De façon moins directement engagée on peut apprécier le détournement de pratiques purement décoratives vers des champs d’etno-fiction. La roumaine Geta Bratescu avec ses collages de tissus pose la question des Vestiges de toute action humaine tandis que sa jeune collègue française Camille Henrot montre le devenir politique possible de compositions florales, là encore une distance humoristique impose sa dimension critique.
Un autre regroupement questionne les pouvoirs politiques de l’image fixe ou mobile. On n’est pas étonné d’y trouver la dernière série du maître français de la fiction documentaire, Eric Baudelaire. une vidéo et des photographies flirtant avec le noir absolu approchent l’histoire d’un membre de l’Armée rouge japonaise et de sa fille pendant leur exil au Liban. Ces tirages subtiles voisinent avec ceux de la mexicaine Rosangela Reno qui dans des jeux de bas contrastes de gris métal trace ses Portraits d’âme.

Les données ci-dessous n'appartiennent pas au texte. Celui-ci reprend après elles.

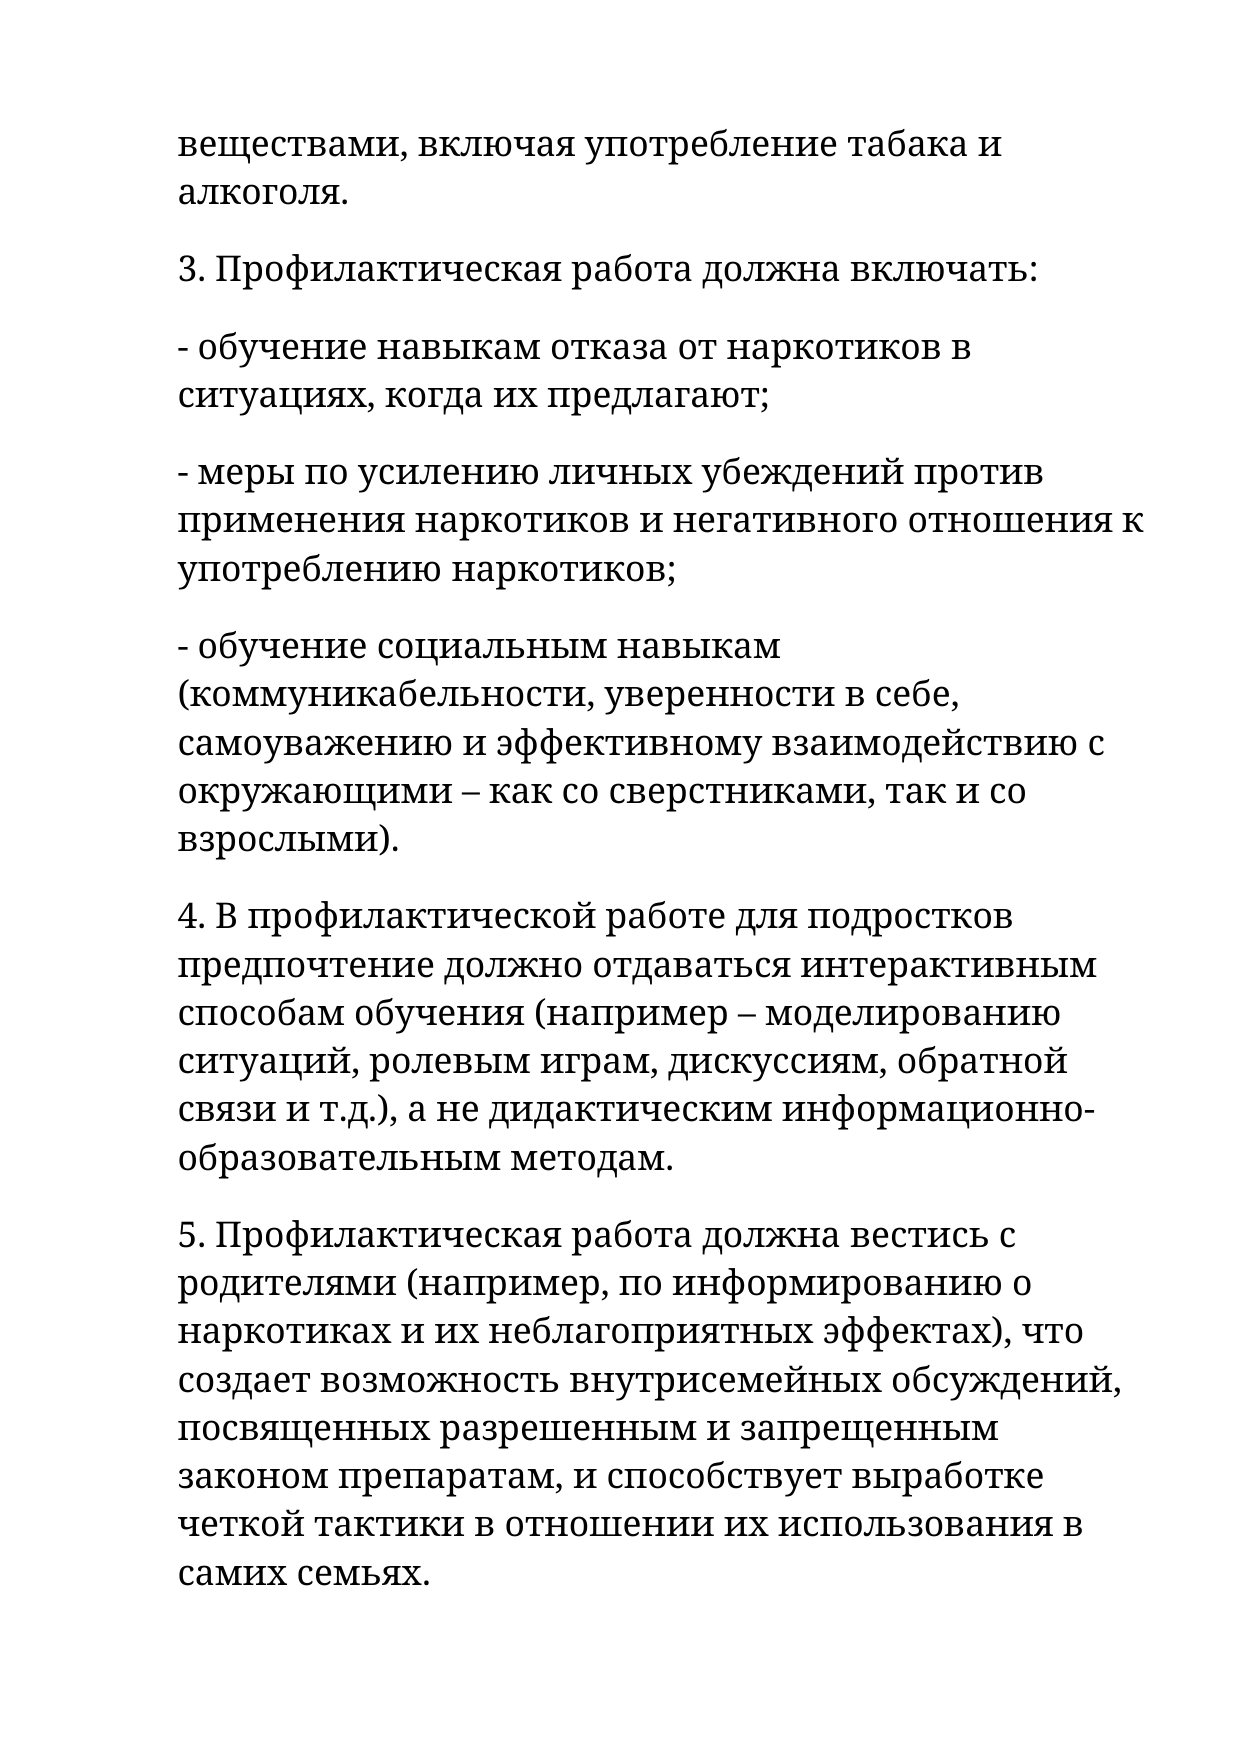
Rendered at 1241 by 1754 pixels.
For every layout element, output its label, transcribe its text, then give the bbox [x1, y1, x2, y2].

text - обучение социальным навыкам (коммуникабельности, уверенности в себе, самоуважению и эффективному взаимодействию с окружающими – как со сверстниками, так и со взрослыми). [177, 621, 1152, 862]
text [177, 118, 1152, 214]
text 3. Профилактическая работа должна включать: [177, 244, 1152, 292]
text - меры по усилению личных убеждений против применения наркотиков и негативного отношения к употреблению наркотиков; [177, 447, 1152, 591]
text 4. В профилактической работе для подростков предпочтение должно отдаваться интерактивным способам обучения (например – моделированию ситуаций, ролевым играм, дискуссиям, обратной связи и т.д.), а не дидактическим информационно-образовательным методам. [177, 891, 1152, 1180]
text - обучение навыкам отказа от наркотиков в ситуациях, когда их предлагают; [177, 321, 1152, 418]
text 5. Профилактическая работа должна вестись с родителями (например, по информированию о наркотиках и их неблагоприятных эффектах), что создает возможность внутрисемейных обсуждений, посвященных разрешенным и запрещенным законом препаратам, и способствует выработке четкой тактики в отношении их использования в самих семьях. [177, 1209, 1152, 1595]
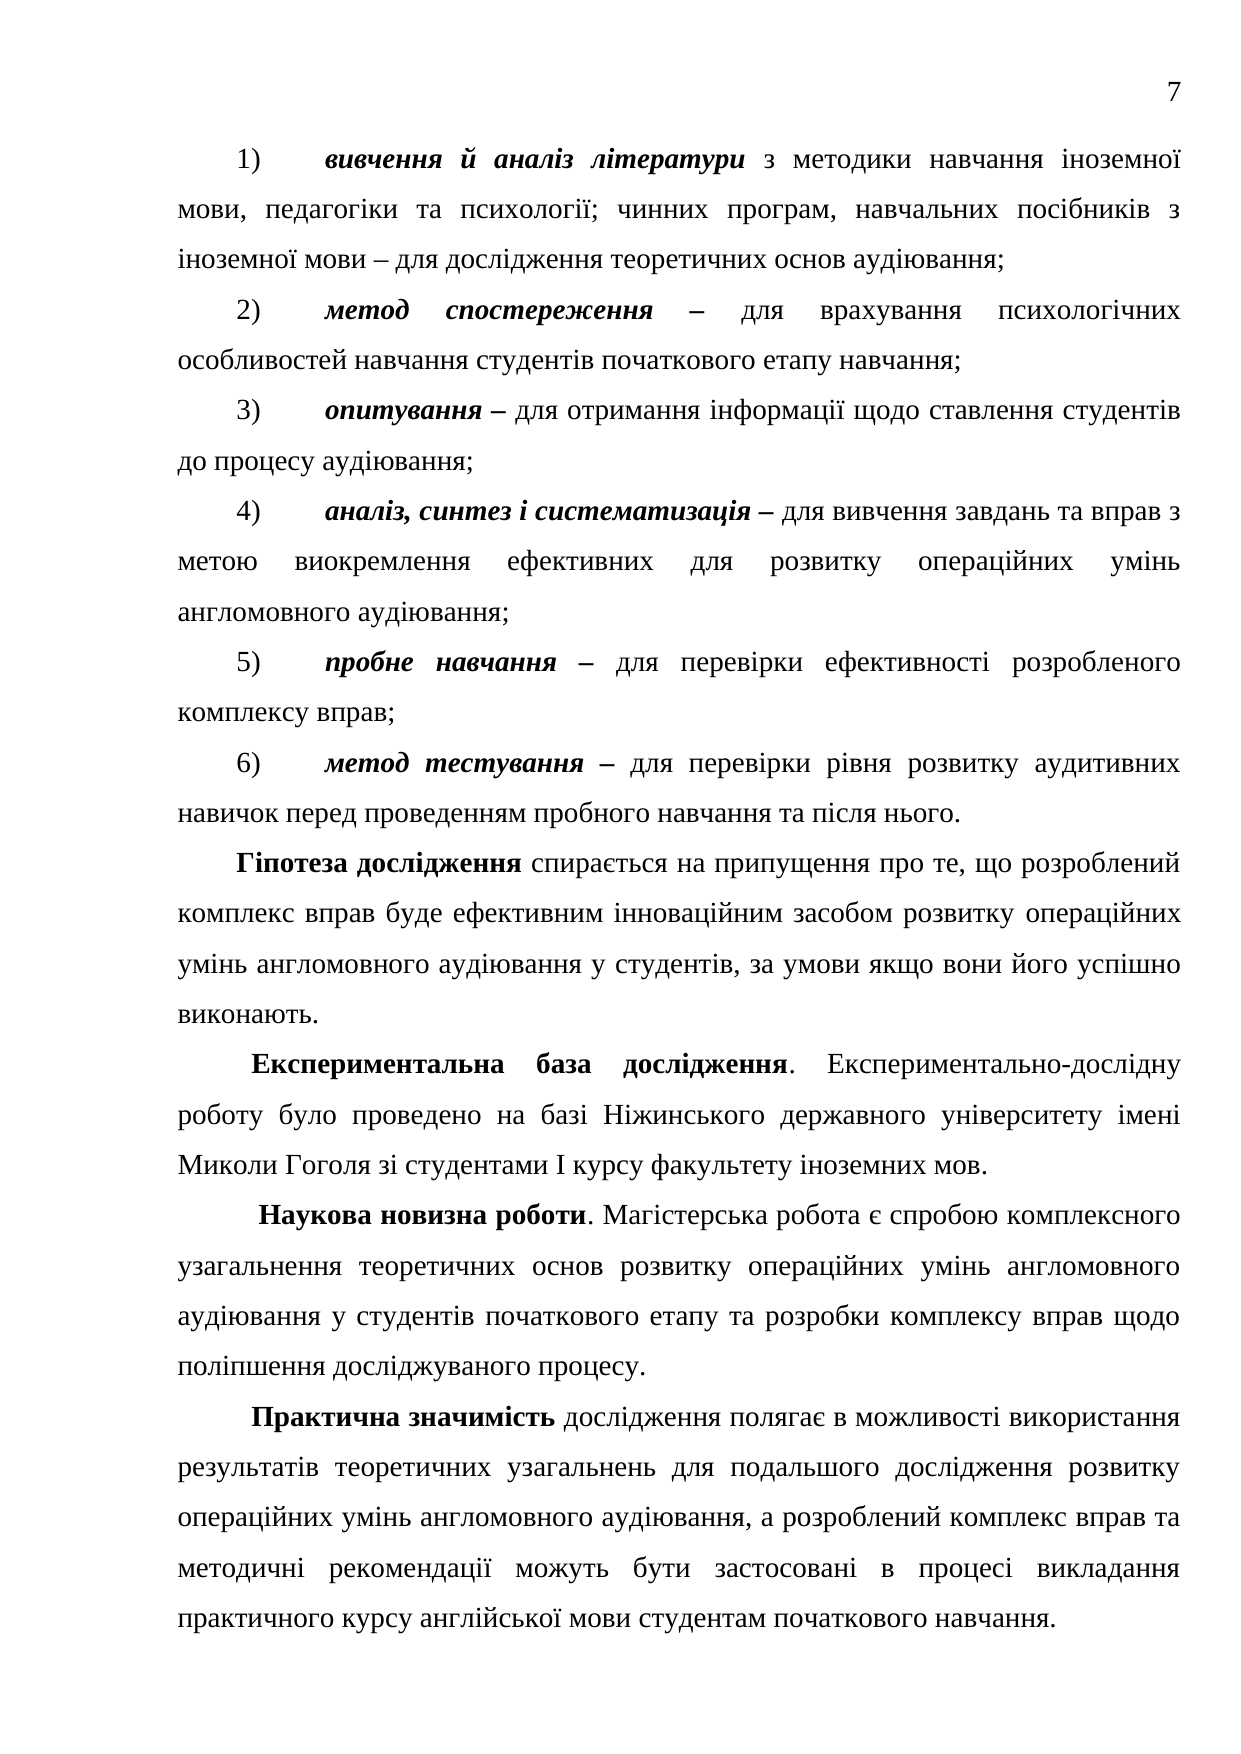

Ce battement du visible et de l’invisible trouve son apogée avec un dispositif d’une simplicité redoutable, le suisse Thomas Hirschorn ayant momentanément délaissé ses architectures de scotch filme son doigt faisant défiler sur un Ipad des clichés de cadavres. Sobrement titrée Touching reality cette vidéo apparaît programmatique de plusieurs ensembles de la Triennale.
Le lien à la danse fédère un dernier regroupement où l’on retrouve les Funk lessons d’Adrian Piper mais aussi les objets noircis de Lili Reynaud-Dewar qui lui permettent de négocier l’enregistrement d’une chorégraphie moderniste. La vidéo de l’égyptien Hassan Khan Jewel reste l’une des pièces les plus intéressantes de cette proposition. S’ouvrant sur l’éblouissement d’un poisson lumière, un zoom arrière nous montre cette figure lumineuse comme partie d’un totem de part et d’autre duquel deux hommes s’affrontent en dansant. Une sorte d’inter-activité invisible relie leur chorégraphie.
D’autres œuvres sont à découvrir selon les temps forts de cette cartographie cognitive à la plasticité prégnante, d’autant qu’elle demande une attention soutenue à ces œuvres si diverses dans une approche de type dérive psycho-ethno-artistique.